20 is a diagram showing a configuration of a computer system for realizing a software development support method used for debugging a user application executed under the OS according to the present invention shown in FIG. 7;

[Explanation of symbols]

 DESCRIPTION OF SYMBOLS 1 ... User application 2 ... Multitask OS 3 ... Software development support apparatus 8 ... Break pattern input part 9 ... Application information storage part 10 ... Break library storage part 11 ... Break pattern storage part 12 ... Break pattern generation part 13 ... OS inside State reading unit 14 Event reading unit 15 Break state detecting unit 16 OS state table storage unit 17 OS control unit 18 Trace information output unit 19 Event history information storage unit 20 Break information output unit

Claims (3)

[Claims] 1. A task prohibition operation pattern based on a state transition of a software task executed in a system is generated, and a transition is performed according to an event generated based on the software execution when the software is executed.

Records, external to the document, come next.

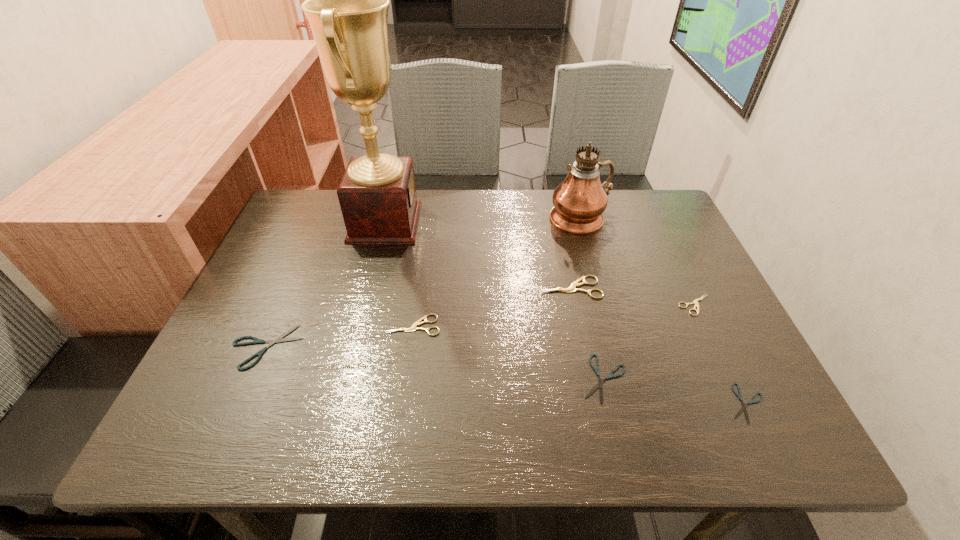
This screenshot has width=960, height=540. Identify the location of trophy cup. (347, 0).

Where is `oil lamp`? This screenshot has width=960, height=540. oil lamp is located at coordinates (579, 201).

At what (x,y) coordinates should I click in order to perform the action: click on the tallest shears. Please return your answer as a coordinate pair (x, y). Looking at the image, I should click on (571, 289).

Where is `the sixth shortest object`? The width and height of the screenshot is (960, 540). the sixth shortest object is located at coordinates (571, 289).

Identify the location of the second tallest shears. (414, 327).

Locate an element on the screen. Image resolution: width=960 pixels, height=540 pixels. the leftmost beige shears is located at coordinates (414, 327).

Image resolution: width=960 pixels, height=540 pixels. In order to click on the leftmost shears in this screenshot , I will do `click(256, 341)`.

Locate an element on the screen. the leftmost black shears is located at coordinates (256, 341).

I want to click on the rightmost beige shears, so click(695, 301).

Where is `the second smallest black shears`? This screenshot has width=960, height=540. the second smallest black shears is located at coordinates click(600, 382).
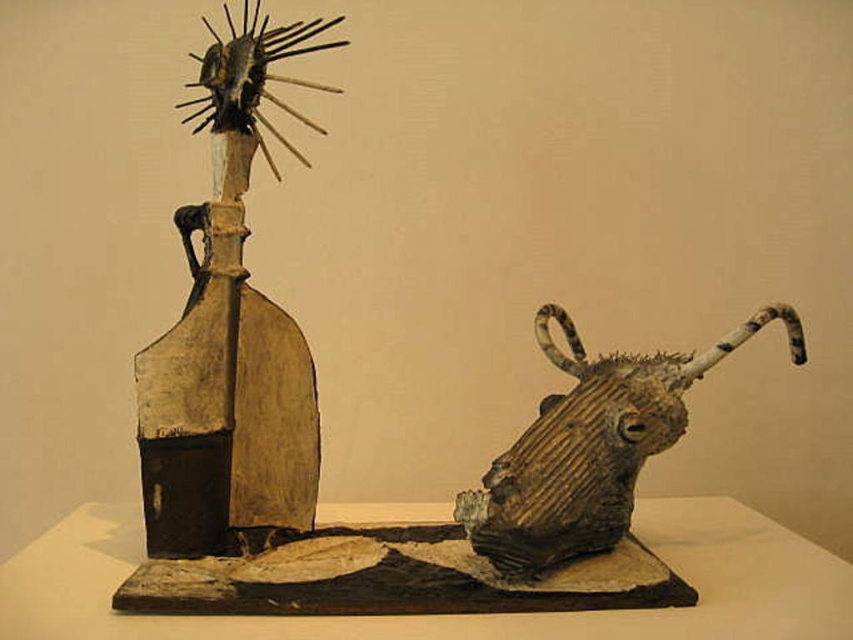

A software execution support method for instructing to suspend execution of the software when detecting a prohibited operation of the software task based on the state of the task and the generated pattern. 2. An input means for inputting a condition of a prohibited operation of the task based on a state transition of a software task executed in the system; and a state of the software task based on the condition input by the input means. Generating means for generating a pattern of a prohibited operation of the task based on a transition, based on a state of the task shifted according to an event generated based on the software execution when the software is executed, and the generated pattern Detecting means for detecting a prohibited operation of the software task; andinstructing means for instructing the execution of the software to be interrupted when the prohibited operation is detected by the detecting means. Software development support equipment. 3. A machine-readable recording medium on which a program for detecting a malfunction of software executed in a system is recorded, wherein the recording medium is a computer-readable recording medium. Generating means for generating a pattern of a prohibited operation; and executing the software based on a state of a task shifted according to an event generated based on the execution of the software during execution of the software and the generated break pattern. A recording medium for recording a program for executing: a detecting means for detecting a prohibited operation of the task; and an instructing means for instructing interruption of the execution of the software when the detecting means detects the prohibited operation.